● **Job**
Switch "Keep a Changelog" to "Common Changelog" in the lines from the first one through the line containing "- **Processing Pipeline**: New", inclusive, and reproduce those lines otherwise unchanged. Leave the pictures out of your answer.

Collected data
[Start of section]
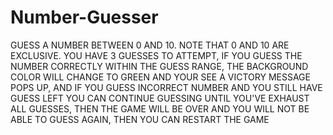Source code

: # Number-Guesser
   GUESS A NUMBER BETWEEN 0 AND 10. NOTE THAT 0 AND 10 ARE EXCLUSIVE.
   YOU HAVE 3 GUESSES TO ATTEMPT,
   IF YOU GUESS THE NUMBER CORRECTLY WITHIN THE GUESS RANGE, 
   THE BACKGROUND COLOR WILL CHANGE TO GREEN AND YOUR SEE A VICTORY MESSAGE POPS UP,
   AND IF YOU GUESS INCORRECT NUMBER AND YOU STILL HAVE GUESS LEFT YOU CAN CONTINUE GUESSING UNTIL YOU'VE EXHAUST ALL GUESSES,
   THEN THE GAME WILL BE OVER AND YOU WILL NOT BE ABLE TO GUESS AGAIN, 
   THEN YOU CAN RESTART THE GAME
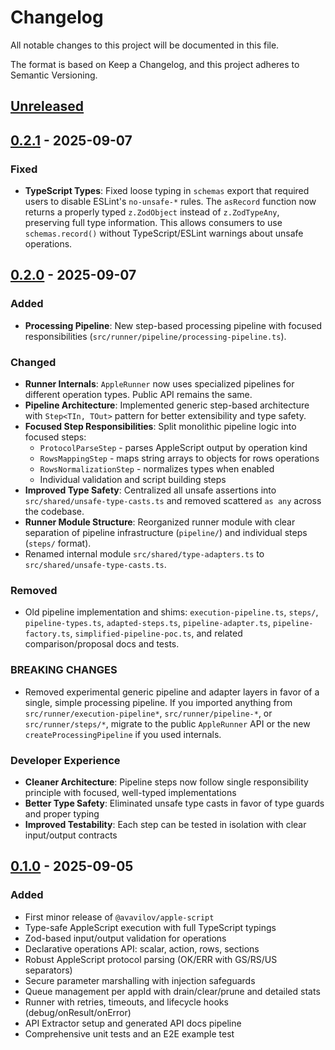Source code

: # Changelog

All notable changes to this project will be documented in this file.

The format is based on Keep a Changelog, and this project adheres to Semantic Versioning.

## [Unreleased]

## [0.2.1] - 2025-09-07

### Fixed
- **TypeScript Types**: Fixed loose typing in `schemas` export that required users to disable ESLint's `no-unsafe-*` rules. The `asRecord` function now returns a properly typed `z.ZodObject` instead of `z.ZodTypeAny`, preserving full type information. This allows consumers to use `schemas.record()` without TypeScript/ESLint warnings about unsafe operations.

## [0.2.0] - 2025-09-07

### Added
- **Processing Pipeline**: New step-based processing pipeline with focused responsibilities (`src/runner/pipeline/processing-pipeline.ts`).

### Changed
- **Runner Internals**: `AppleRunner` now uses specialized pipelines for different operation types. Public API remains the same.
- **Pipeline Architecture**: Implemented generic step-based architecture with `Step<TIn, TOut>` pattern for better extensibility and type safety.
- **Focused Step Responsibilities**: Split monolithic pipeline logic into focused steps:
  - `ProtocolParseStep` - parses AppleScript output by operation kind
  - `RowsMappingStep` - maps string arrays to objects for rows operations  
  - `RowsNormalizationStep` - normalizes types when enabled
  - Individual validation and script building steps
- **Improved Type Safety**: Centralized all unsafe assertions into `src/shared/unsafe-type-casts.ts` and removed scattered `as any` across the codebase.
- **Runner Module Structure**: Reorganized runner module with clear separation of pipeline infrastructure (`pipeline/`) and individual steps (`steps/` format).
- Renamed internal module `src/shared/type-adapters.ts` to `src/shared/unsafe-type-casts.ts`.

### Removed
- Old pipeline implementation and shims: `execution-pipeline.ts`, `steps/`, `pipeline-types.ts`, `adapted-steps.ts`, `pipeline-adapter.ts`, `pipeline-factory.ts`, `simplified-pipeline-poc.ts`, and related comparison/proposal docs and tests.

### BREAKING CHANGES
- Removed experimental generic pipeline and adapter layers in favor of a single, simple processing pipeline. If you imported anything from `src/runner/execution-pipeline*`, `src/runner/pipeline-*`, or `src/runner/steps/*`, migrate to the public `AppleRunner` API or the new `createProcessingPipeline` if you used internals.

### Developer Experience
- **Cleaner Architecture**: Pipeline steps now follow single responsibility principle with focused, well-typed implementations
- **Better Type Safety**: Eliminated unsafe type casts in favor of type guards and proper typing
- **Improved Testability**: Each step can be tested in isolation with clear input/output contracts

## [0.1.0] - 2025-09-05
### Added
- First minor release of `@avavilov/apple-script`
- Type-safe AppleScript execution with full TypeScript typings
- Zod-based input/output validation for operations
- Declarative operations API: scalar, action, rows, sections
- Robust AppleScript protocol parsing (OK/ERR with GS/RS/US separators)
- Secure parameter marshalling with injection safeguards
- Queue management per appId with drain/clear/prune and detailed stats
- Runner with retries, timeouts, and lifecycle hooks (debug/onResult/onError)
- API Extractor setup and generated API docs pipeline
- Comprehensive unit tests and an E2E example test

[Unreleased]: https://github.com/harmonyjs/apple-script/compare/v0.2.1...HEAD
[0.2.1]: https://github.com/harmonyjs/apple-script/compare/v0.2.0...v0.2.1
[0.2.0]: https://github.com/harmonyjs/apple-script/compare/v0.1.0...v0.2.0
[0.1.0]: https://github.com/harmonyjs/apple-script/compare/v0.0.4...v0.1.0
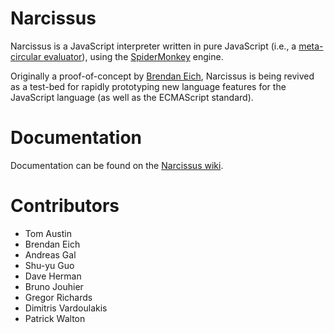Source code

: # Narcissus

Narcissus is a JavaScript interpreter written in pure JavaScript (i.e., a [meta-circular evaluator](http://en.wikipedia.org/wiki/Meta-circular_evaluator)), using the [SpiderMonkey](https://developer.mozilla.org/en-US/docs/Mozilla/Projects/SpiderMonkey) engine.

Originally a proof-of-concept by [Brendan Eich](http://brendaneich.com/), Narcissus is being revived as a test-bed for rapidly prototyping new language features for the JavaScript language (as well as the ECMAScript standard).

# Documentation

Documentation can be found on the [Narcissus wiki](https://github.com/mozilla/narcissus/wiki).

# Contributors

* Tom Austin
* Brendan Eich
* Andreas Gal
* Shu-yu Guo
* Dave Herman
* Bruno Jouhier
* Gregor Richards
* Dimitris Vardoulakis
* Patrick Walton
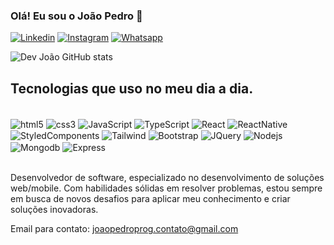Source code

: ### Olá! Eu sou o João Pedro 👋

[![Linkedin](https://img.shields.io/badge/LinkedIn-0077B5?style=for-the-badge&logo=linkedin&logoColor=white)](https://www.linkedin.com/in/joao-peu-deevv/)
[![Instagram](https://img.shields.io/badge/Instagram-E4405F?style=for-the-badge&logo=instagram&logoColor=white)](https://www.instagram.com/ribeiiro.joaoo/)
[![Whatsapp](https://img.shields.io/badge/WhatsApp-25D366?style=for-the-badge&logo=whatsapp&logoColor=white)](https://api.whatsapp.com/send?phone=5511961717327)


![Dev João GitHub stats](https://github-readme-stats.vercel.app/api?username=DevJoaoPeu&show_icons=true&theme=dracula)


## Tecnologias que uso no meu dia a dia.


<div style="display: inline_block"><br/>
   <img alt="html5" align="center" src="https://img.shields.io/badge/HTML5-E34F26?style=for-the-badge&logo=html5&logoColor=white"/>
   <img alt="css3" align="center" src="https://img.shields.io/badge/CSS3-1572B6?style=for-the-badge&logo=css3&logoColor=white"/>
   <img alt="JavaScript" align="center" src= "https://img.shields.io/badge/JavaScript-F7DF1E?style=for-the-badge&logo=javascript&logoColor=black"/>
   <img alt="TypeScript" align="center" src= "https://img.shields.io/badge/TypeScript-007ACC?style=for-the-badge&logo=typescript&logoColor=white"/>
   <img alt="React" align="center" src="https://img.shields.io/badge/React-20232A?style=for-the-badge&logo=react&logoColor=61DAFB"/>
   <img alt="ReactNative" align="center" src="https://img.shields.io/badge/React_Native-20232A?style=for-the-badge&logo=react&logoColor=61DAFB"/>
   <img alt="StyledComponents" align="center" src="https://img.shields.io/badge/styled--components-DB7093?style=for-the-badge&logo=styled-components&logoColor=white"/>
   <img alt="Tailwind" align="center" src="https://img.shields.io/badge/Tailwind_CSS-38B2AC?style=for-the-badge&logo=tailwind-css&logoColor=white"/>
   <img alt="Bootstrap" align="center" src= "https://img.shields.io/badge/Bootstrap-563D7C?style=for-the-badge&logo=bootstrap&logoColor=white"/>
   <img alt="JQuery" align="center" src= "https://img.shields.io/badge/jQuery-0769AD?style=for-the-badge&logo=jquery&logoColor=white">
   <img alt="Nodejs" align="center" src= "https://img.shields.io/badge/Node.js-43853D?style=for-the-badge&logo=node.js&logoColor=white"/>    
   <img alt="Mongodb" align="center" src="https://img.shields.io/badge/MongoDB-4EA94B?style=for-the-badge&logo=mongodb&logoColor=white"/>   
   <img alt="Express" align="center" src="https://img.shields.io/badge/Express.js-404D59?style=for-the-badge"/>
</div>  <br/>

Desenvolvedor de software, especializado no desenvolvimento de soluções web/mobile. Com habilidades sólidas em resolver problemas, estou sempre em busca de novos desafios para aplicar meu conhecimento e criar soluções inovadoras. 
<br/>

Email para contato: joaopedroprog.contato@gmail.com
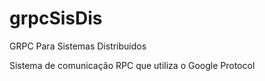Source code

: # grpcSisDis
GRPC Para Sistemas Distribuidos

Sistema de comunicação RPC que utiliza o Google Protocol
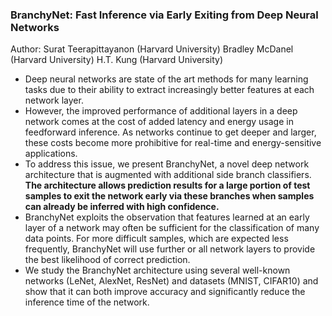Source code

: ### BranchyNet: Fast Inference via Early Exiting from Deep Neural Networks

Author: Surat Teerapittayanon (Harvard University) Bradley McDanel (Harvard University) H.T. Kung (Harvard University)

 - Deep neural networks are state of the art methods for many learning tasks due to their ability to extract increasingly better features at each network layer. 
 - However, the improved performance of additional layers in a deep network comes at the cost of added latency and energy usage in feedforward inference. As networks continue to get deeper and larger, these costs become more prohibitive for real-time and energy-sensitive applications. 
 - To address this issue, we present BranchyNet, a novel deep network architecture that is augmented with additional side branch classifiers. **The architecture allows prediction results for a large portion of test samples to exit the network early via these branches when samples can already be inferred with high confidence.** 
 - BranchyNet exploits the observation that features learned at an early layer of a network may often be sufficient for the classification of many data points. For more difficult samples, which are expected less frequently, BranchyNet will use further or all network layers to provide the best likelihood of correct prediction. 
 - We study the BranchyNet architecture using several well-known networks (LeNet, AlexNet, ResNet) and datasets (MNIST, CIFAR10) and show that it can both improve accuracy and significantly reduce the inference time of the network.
[End of section]
● **Reply to the task**
Source code

: # Number-Guesser
   GUESS A NUMBER BETWEEN 0 AND 10. NOTE THAT 0 AND 10 ARE EXCLUSIVE.
   YOU HAVE 3 GUESSES TO ATTEMPT,
   IF YOU GUESS THE NUMBER CORRECTLY WITHIN THE GUESS RANGE, 
   THE BACKGROUND COLOR WILL CHANGE TO GREEN AND YOUR SEE A VICTORY MESSAGE POPS UP,
   AND IF YOU GUESS INCORRECT NUMBER AND YOU STILL HAVE GUESS LEFT YOU CAN CONTINUE GUESSING UNTIL YOU'VE EXHAUST ALL GUESSES,
   THEN THE GAME WILL BE OVER AND YOU WILL NOT BE ABLE TO GUESS AGAIN, 
   THEN YOU CAN RESTART THE GAME
Source code

: # Changelog

All notable changes to this project will be documented in this file.

The format is based on Common Changelog, and this project adheres to Semantic Versioning.

## [Unreleased]

## [0.2.1] - 2025-09-07

### Fixed
- **TypeScript Types**: Fixed loose typing in `schemas` export that required users to disable ESLint's `no-unsafe-*` rules. The `asRecord` function now returns a properly typed `z.ZodObject` instead of `z.ZodTypeAny`, preserving full type information. This allows consumers to use `schemas.record()` without TypeScript/ESLint warnings about unsafe operations.

## [0.2.0] - 2025-09-07

### Added
- **Processing Pipeline**: New step-based processing pipeline with focused responsibilities (`src/runner/pipeline/processing-pipeline.ts`).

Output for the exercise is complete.